Rich Lowry: DeSantis is right on African American studies


Rich Lowry
Florida Gov. Ron DeSantis is accused of a long parade of scares to which a new count has now been added – allegedly going against the tenet of African-American history.
Florida rejected the College Board’s pilot course for Advanced Placement African American Studies, and the decision was treated in progressive circles like the curriculum equivalent of George Wallace standing in the school front door.
White House press secretary Karine Jean-Pierre called the state’s decision “unintelligible.” According to Jean-Pierre, DeSantis wants to “block the study of black Americans”. She remarked menacingly, “These types of actions are not new, especially after what we’re sadly seeing out of Florida.”
Florida Senator Shevrin Jones, a Democrat, said rejecting the course was tantamount to “whitewashing” American history. Jones claims that “we’re going back to square one and seeing that, once again, we have to defend ourselves to be legitimate in America.”
Except that there is obviously a difference between objecting to the ideological content of a pending pilot course and erasing the history of African Americans as such.
This is the typical game of pretending that African American history can only be taught through the biased political lens favored by the left.
When the Red States resist critical race theory, their proponents make it sound like the result is that students never learn about the transatlantic slave trade, the 13th Amendment, or Frederick Douglass.
That is absurd. No sane person objects to teaching American history fully and truthfully. (In Florida, the controversial “Stop WOKE Act” itself dictates that instructors should teach the history of African peoples, the Middle Passage, the experience of slavery, the abolition, and the effects of segregation and other forms of discrimination.)
The problem is when the curriculum is used as an ideological weapon to inculcate a distorted, one-sided worldview, and here Florida has the College Board dead right.
The College Board has not released the pilot curriculum publicly, but as documented by conservative writer Stanley Kurtz and a publication called The Florida Standard, it really gets out of hand when it comes to current issues. The syllabus positively portrays the Black Lives Matter and Reparation movements and commends the writings of a group of writers on the left, from Robin DG Kelley to Michelle Alexander, without rejoinder.

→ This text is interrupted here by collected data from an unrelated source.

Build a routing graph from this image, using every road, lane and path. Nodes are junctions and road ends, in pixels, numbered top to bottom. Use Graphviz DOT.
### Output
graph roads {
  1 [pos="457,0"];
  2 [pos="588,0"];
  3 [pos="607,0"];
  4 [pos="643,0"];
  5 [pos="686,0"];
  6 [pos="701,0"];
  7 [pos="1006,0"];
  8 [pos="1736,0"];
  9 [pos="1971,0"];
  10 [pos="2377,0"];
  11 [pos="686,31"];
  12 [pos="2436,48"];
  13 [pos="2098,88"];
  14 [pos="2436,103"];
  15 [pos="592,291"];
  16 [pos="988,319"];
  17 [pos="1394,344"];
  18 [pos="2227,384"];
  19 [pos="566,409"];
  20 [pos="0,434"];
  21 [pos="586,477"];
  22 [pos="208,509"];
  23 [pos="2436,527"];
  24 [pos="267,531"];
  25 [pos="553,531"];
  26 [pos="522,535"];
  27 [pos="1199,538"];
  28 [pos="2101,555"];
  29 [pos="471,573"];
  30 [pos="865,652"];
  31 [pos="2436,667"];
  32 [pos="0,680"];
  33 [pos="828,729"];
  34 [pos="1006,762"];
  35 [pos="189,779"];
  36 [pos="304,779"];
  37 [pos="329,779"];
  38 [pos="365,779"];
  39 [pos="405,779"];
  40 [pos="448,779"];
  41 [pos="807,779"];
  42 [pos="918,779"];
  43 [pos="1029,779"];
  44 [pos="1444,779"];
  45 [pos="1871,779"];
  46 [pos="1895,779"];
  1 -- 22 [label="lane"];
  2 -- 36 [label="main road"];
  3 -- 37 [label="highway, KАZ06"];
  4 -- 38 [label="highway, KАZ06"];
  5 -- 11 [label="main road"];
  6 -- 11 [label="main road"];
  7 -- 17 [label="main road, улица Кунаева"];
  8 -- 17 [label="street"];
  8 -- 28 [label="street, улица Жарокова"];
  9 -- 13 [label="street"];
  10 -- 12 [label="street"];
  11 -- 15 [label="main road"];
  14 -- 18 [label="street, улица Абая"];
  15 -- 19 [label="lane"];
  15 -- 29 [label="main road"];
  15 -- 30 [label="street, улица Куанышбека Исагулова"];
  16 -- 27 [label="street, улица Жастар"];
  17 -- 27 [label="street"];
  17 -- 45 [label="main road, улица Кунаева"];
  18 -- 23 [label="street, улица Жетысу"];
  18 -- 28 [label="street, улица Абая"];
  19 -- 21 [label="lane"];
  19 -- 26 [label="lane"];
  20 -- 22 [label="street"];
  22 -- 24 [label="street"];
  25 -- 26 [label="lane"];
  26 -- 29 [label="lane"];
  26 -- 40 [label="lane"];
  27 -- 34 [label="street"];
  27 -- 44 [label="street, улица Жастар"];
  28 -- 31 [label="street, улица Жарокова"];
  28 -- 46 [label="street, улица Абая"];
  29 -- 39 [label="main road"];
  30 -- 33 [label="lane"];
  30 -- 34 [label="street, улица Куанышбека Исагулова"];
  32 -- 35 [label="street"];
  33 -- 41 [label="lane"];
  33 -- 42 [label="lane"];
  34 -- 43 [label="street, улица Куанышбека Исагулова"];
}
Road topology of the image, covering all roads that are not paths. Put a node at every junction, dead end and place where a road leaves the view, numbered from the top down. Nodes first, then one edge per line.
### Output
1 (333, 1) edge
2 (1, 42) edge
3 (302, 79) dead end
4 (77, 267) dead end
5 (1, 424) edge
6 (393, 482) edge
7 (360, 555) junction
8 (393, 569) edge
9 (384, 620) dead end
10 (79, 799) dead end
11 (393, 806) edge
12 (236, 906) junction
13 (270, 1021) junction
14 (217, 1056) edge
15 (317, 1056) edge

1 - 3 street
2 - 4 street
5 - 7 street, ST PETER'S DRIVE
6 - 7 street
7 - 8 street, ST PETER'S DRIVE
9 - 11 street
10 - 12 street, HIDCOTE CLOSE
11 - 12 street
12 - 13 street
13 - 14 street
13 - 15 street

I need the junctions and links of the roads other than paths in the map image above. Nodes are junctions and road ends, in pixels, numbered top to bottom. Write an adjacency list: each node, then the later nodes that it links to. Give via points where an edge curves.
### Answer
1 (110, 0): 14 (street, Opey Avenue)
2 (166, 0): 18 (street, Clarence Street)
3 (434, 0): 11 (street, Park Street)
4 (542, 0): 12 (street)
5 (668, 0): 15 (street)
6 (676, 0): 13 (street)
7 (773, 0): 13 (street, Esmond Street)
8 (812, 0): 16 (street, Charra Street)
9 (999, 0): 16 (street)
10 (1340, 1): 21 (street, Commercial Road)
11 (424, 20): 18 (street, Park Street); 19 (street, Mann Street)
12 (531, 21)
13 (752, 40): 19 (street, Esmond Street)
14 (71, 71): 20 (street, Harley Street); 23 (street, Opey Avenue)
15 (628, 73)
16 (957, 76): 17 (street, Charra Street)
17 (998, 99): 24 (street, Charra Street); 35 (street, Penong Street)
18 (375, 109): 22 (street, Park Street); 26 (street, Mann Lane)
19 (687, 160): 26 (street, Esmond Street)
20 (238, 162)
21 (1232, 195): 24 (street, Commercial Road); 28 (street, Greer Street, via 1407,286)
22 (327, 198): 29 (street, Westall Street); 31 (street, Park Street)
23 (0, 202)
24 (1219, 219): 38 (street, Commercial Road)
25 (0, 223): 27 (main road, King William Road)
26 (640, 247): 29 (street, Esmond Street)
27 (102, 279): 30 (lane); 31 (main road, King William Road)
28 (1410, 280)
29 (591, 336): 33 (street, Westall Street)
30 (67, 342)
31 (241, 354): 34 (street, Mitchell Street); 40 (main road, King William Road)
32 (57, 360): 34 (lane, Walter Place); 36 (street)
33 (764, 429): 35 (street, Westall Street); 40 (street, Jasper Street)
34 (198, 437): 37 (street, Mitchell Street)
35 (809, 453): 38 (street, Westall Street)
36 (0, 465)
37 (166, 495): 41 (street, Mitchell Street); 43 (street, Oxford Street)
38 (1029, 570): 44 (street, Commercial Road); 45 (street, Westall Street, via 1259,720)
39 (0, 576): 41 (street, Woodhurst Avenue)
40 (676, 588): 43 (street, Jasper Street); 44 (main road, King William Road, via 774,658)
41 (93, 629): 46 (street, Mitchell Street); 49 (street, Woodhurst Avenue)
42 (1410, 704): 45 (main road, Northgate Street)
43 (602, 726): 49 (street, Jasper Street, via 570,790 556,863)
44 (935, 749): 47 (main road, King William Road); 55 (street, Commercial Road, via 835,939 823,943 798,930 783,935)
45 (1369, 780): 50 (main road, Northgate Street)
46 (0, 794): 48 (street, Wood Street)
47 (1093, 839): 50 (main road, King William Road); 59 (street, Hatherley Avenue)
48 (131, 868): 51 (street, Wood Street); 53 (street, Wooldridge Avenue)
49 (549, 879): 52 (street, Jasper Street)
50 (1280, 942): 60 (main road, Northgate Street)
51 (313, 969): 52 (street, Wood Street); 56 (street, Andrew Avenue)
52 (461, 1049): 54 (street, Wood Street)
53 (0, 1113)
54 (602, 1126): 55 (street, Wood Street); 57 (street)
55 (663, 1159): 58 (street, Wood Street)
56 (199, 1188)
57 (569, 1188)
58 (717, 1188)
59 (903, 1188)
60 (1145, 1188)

Prejudice aside, with the state of American historical and civic knowledge on the verge of collapse, who thinks high school students need to brush up on Black Queer Studies? The syllabus explains that this topic “explores the concept of queer color critique, grounded in Black feminism and intersectionality, as a lens for Black Studies that shifts sexuality studies toward racial analysis.”
If anyone wants to marinate in this filth, he or she can certainly wait until they do so at the college, which specializes in wasting students’ time and spouting ridiculous swear words and lies.
This is the more fundamental point. Such “study” programs—African American, women, queer, etc.—are intellectually corrupt at the university level and inherently biased, and should be kept out of the realm of K-12 public education.
It should come as no surprise that an AP curriculum developed with input from university-level practitioners of African American studies would contain all the same perversities and distorted ideas.
Florida should be commended for saying no, and other states that care about a solid education should do the same.
African American history is American history. It was meant to be taught as an integral part of American history—and it has been. Only when we are sure that all students know this history should we be ready to specialize further, and never when it is the poisoned fruit of “identitarian” courses in universities that take it for granted that their students encourage it should be thoughtlessly embracing progressive attitudes and beliefs.
This struggle is not about blocking history or erasing the country’s sins, but about drawing a line between Hifalutin political advocacy and a thorough, truthful education in America’s past.
Rich Lowry is a syndicated columnist.